Independientemente de estas construcciones, existían dos presidios flotantes,
en los que se alojaban los condenados por un tiempo mayor o menor, mientras que
los condenados a perpetuidad estaban alojados en tierra firme.
Si hay
un sitio en el mundo donde no debe reinar la igualdad, es, seguramente, en
presidio. En relación con la cantidad y la calidad de los crímenes y el grado
de perversidad de los espíritus, la escala de las penas y castigos debería
implicar distinciones de castas y de rangos. Ahora bien, está muy lejos de
suceder así. Los condenados de toda edad y de todo género están completamente
mezclados. De esta deplorable promiscuidad no puede menos de resultar una
corrupción vergonzosa, y el contagio del mal ejerce sus estragos entre aquellas
masas gangrenadas.
En el
momento de dar comienzo este relato, el presidio de Tolón contenía cerca de
cuatro mil forzados. Las direcciones del Puerto, de las Construcciones Navales,
de la Artillería ,
del Almacén General, de las Construcciones Hidráulicas y de los Edificios
Civiles empleaban tres mil, a los cuales estaban reservados los trabajos más
penosos. Los que no podían encontrar sitio en esas cinco grandes divisiones
eran empleados en el puerto, en la carga, descarga y remolque de los buques, en
el transporte de los residuos, en el embarque y desembarque de municiones y
víveres. Otros eran enfermeros, empleados especiales, o se hallaban condenados
a la doble cadena, a causa de tentativa de evasión.
Hacía
mucho tiempo, antes de la visita del señor Bernardón, que no se había
registrado ningún incidente de esta naturaleza, y durante muchos meses el cañón
de alarma no había resonado en el puerto de Tolón.
No era
que el amor a la libertad se hubiera debilitado en el corazón de los forzados,
sino que el desaliento les había invadido. Habiendo sido despedidos algunos
guardianes convictos de incuria o de traición, una especie de cuestión de honor
hacía más severa y meticulosa la vigilancia de los demás.
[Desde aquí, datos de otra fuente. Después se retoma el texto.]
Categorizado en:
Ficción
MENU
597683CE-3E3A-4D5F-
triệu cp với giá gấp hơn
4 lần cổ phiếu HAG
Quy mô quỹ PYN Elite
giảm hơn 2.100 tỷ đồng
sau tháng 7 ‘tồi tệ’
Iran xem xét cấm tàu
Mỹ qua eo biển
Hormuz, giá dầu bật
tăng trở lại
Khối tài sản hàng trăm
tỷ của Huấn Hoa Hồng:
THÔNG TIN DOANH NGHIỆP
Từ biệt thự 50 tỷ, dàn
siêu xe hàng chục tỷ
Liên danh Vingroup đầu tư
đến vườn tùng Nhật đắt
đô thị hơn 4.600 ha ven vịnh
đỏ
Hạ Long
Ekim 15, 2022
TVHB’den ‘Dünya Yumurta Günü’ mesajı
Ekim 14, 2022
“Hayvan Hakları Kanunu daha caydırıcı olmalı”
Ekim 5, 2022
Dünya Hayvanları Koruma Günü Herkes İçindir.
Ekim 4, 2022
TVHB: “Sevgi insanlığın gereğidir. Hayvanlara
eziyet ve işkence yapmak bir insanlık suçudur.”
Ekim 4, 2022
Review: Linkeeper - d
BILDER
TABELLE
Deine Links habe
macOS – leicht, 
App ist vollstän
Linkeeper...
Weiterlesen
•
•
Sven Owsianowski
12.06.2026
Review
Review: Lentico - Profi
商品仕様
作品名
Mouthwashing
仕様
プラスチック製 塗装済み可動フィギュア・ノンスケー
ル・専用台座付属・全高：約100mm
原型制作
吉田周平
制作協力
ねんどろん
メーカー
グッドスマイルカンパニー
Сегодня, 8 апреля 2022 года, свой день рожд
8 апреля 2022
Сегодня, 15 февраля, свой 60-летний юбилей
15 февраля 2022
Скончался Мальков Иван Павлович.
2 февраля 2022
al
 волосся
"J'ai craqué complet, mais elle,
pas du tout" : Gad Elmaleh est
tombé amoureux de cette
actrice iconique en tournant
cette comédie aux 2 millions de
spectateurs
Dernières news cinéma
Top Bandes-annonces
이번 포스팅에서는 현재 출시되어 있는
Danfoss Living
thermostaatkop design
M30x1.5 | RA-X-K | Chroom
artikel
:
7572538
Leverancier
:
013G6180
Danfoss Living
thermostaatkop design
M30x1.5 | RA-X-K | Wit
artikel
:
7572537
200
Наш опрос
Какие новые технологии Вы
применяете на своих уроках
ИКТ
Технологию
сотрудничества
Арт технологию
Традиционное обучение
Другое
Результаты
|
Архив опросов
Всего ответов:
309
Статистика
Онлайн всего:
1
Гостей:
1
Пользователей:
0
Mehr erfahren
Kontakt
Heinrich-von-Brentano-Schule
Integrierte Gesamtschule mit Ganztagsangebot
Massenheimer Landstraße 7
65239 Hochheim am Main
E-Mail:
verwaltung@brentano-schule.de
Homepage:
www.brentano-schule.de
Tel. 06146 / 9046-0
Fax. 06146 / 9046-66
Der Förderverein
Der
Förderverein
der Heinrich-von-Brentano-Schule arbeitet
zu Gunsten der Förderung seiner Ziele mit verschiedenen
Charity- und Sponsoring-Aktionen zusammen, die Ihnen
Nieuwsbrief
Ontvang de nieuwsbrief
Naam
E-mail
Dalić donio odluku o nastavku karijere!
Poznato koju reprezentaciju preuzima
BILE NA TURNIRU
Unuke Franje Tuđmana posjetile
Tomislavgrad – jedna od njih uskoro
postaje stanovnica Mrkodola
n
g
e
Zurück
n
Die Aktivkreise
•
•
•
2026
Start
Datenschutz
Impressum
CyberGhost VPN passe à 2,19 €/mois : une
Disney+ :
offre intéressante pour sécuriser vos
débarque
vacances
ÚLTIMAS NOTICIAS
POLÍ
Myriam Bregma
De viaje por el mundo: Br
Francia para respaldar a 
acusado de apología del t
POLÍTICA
El Comisario del
presidio se felicitaba mucho por este resultado, sin que por eso se
tranquilizase totalmente, reposando en una engañosa seguridad, porque en Tolón
las evasiones eran más frecuentes y más fáciles que en cualquier otro puerto de
represión.
Las
doce y media daban en el reloj del Arsenal, cuando el señor Benardón llegaba a
la extremidad de la
Dársena Nueva. El muelle estaba desierto; media hora antes,
la campana había llamado a sus prisiones respectivas a los forzados, que
estaban trabajando desde la madrugada, recibiendo entonces cada uno de ellos su
correspondiente ración. Los condenados a perpetuidad habían subido sobre su
banco, donde un vigilante los había encadenado en seguida, en tanto que los
demás forzados podían pasear libremente en toda la longitud de la habitación.
Al toque del silbato del ayudante se habían acurrucado en torno de las
cazuelas, que contenían una sopa hecha, todo el año, de habas secas.
Los
trabajos se reanudarían a la una para no abandonarlos hasta las ocho de la
noche. Entonces se les volvería a llevar a sus cárceles, donde, durante algunas
horas de sueño, les sería posible olvidar su triste destino.